Passport: check. European adapter for my laptop: check. Headphones to drown out potential annoying seatmate on endless trans-Atlantic and trans-European flights: check. BABEL t shirt: check. I depart tomorrow for the New Chaucer Society conference in Siena, and am hoping to see many ITM readers there. We medievalists are underpaid and unfairly stereotyped, AND on top of that our archives, conferences and historically relevant sites are in such shitty locations, but we deal.
For this NCS I put together a two sequence panel on "Touching the Past" that I hope you'll consider attending:
Session 37: TOUCHING THE PAST (Thread C)
Session Organizer: Jeffrey J. Cohen (George Washington University) Chair: George Edmundson (Dartmouth College)
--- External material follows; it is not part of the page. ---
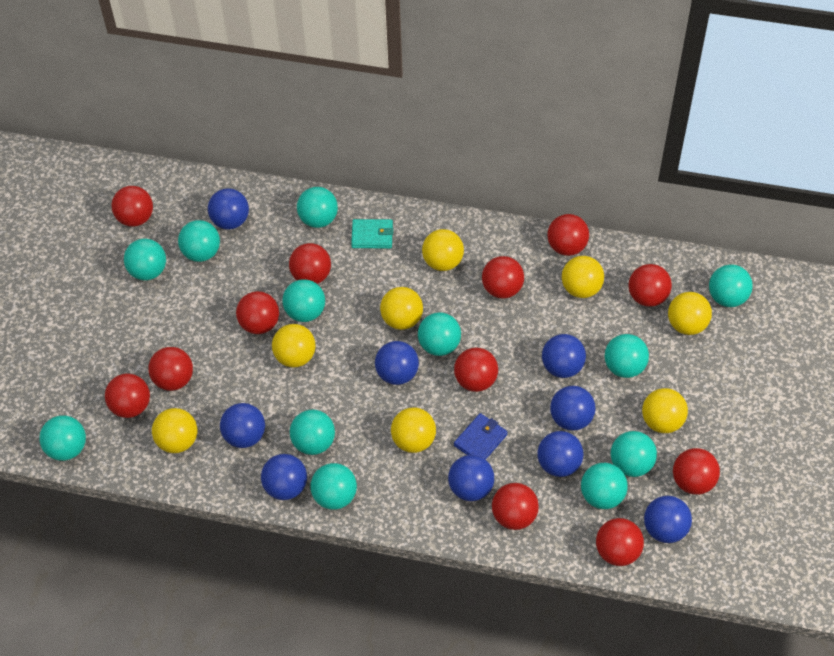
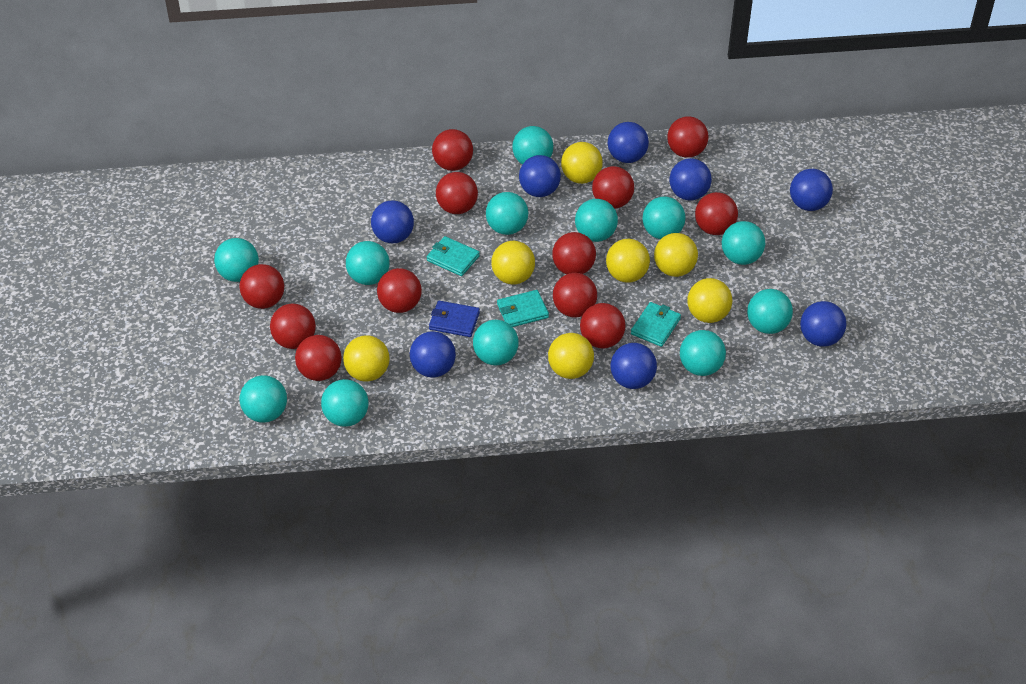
blue ball: [208,188,249,230] [220,403,265,448] [261,454,307,500] [375,341,419,385] [448,455,494,501] [538,431,583,477] [542,334,586,378] [550,386,596,431] [644,496,692,543] = 9 -> [371,200,414,243] [410,331,456,377] [519,155,561,197] [608,122,649,163] [610,343,657,389] [669,158,712,201] [790,169,833,211] [800,301,846,347] = 8
turquoise wallet: [351,219,393,248] = 1 -> [427,236,480,276] [497,290,549,327] [631,302,681,347] = 3
yellow ball: [152,408,197,453] [272,324,316,367] [380,287,423,330] [391,407,436,453] [422,229,464,271] [562,256,604,298] [642,388,688,433] [668,292,712,335] = 8 -> [343,335,390,382] [491,241,535,285] [548,333,594,379] [561,142,603,184] [606,239,650,283] [654,233,698,277] [687,278,732,323] = 7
Session 62: TOUCHING THE PAST (Thread C)
- Jaime A. Friedman (Cornell University) “The Surfaces of Emelye’s Body”
- Claire Barbetti (Duquesne University) “Ekphrasis and Polytemporality in Pearl”
- Miriamne Krummel (University of Dayton) “The Touch of Happenstance or a Staged Encounter? Mel Gibson’s The Passion of the Christ Reenacts The York Mystery Cycle”
Session Organizer and Chair: Jeffrey J. Cohen (George Washington University)
- Mary Kate Hurley (Columbia University) “Chaucer's Anglo-Saxons”
- Eileen Joy (Southern Illinois University Edwardsville) “No Longer Quarantined in Private Vacuums: Chaucer's Griselda and Lars von Trier's Bess McNeill”
- Karl Tobias Steel (CUNY Brooklyn) “Weeping with Erkenwald, or Complicit with Grace”
That second session is history making: all four ITM bloggers! In the same room! At the same session! We expect the supernova that results from simultaneous bodily presence to blast a crater through Siena that will someday form a volcanic lake. Yes, some medieval tchotchkes will be lost in the resultant firestorm but, whatever, they've been around for a long time.
I'm also presenting in NCS's first ever-blogging panel:
Session 60: BLOGGING, VIRTUAL COMMUNITIES, AND MEDIEVAL STUDIES (Thread M) Session Organizer: Stephanie Trigg (University of Melbourne) Chair: John Ganim (University of California Riverside)
- Jeffrey J. Cohen (George Washington University) "Blogging Past, Present and Askew"
- Carl S. Pyrdum, III (Independent Scholar) “Blogging on the Margins: Got Medieval, Medieval Blogging, and Mainstream Readership”
- Stephanie Trigg (University of Melbourne) “How do you find the time? Work, Pleasure, Time and Blogging”
- Jonathan Jarrett (Fitzwilliam Museum, Cambridge) “An Englishman’s Blog is his Castle: Names, Freedom and Control in Medievalist Blogging”
- David Lawton (Washington University, Saint Louis), Respondent
For those who are traveling: safe and happy journeys. For those who are not: don't worry, this is 2010. The conference will be blogged.